Pendant plus de deux mois, les équipes sociales de la Fondation de l’Armée du Salut se sont succédées tous les 15 jours, pour assurer l’accompagnement des personnes confinées dans le centre. « Le personnel changeait tous les 15 jours, excepté un salarié de nuit qui était resté un mois. A chaque roulement, les salariés entrant dans le complexe s’étaient confinés chez eux pendant 15 jours et leur température était contrôlée régulièrement », explique Christopher, éducateur à l’accueil de jour de la Fondation de l’Armée du Salut, au Havre.
Le dispositif s’est construit autour d’une infirmière pour accompagner les résidents et épauler les salariés, deux éducateurs, un animateur de nuit, un veilleur pour les locaux.
Aucune des personnes accueillies n’a été diagnostiquée positive au Covid
Chambres individuelles pour les résidents seuls. Collectives pour les familles. Pour les repas, les tables ont été séparées « pour que chacun soit seul à une table, sauf les familles ». L’équipe du centre restait en contact au quotidien avec l’équipe médicale du Phare et la prise de température s’effectuait quotidiennement, matin et soir. Et preuve que le système mis en place a fonctionné : aucune des personnes accueillies n’a été diagnostiquée positive au Covid.
« Les personnes accueillies se sont montrées, en général, particulièrement respectueuses du cadre posé. Nous avons dans un premier temps fermé les espaces communs. Lorsque les périodes d’incubation ont été terminées, l’accès aux espaces communs a été assoupli », relate l’équipe encadrante.

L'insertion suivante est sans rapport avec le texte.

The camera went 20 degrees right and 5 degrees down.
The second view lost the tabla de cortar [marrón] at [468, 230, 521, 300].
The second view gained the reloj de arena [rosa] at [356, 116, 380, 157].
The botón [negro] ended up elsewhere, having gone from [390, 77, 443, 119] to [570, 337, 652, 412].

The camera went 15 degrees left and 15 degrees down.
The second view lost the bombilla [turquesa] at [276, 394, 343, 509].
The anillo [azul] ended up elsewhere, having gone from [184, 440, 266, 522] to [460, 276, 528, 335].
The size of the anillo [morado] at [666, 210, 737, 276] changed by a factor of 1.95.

Le jour de l’ouverture du centre, il restait encore dans les rues désertes du Havre de nombreuses personnes à la rue. Certaines ont donc été orientées ultérieurement vers le « centre Covid ». « Les personnes accueillies après le 20 mars devaient systématiquement respecter un confinement strict de 14 jours dans leur chambre », indique Charlotte.

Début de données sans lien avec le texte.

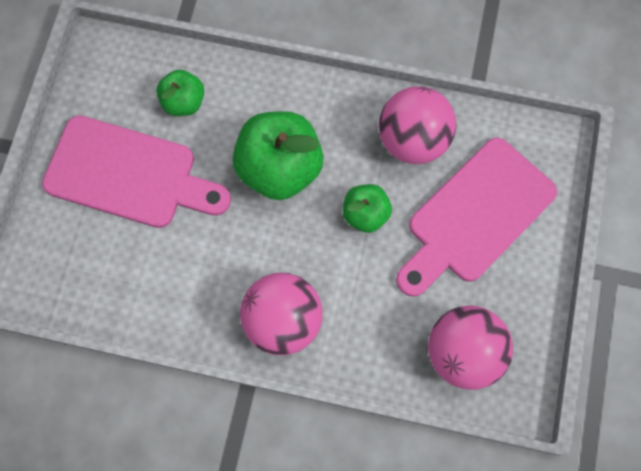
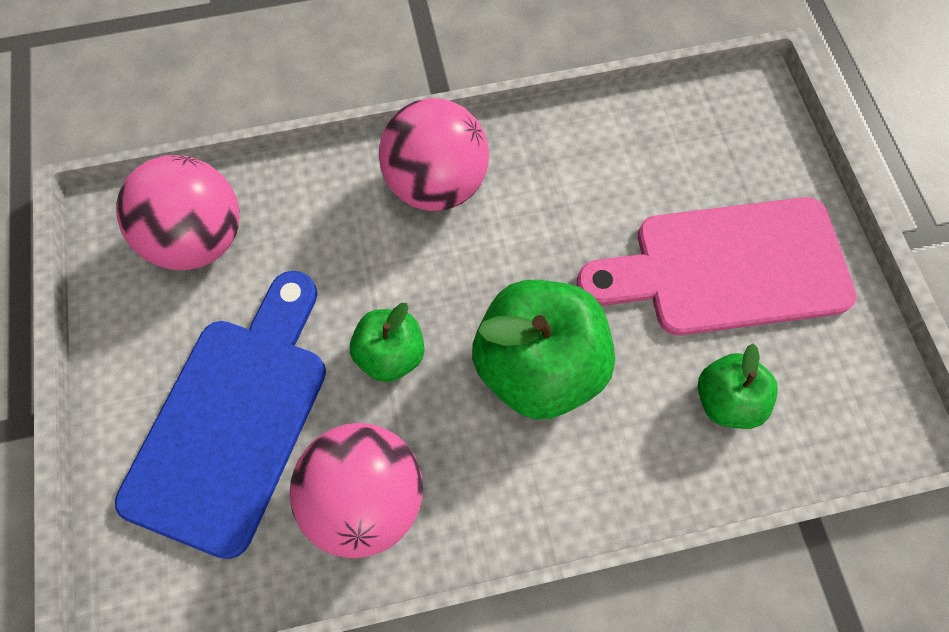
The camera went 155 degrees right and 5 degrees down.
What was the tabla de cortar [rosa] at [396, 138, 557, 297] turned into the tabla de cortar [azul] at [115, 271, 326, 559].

Des solutions d'hébergement trouvées pour les sans-abris
Vivre 24h/24, 7j/7 aux côtés des personnes précaires et en difficulté a été une expérience inédite pour les professionnels du social. Habitués à entrer en relation avec les hommes et les femmes vivant à la rue, ces salariés travaillaient auparavant pour la maraude et l’accueil de jour de la Fondation de l’Armée du Salut au Havre. « Nous accompagnons en général des personnes souffrant d’addictions ou de troubles psychiques, de déficiences, des personnes qui sortent de prison. Et le dénominateur commun est : l’absence d’hébergement », détaille l’équipe des professionnels sociaux. « Le fait d’être présent tous les jours et d’offrir une écoute en continu s’est avéré particulièrement rassurant pour les résidents et a été bénéfique pour trouver des solutions à des situations problématiques », constate Christopher.
Avant même la fermeture du « centre Covid » plusieurs personnes ainsi que des familles ont été orientées vers des centres d’hébergement et de réinsertion sociale (CHRS) de la région ou vers des dispositifs d’hébergement d’urgence existant. Au moment du déconfinement, « certaines personnes seront orientées dans l’hôtel « Les Gens de mer » situé dans le centre-ville du Havre », indique Florence, cheffe de service en charge des actions d’aide d’urgence.
Cette aventure s’est achevée le 31 mai. Une aventure collective qui a duré plus de deux mois et qui a été en grande partie la somme incalculable d’aventures individuelles.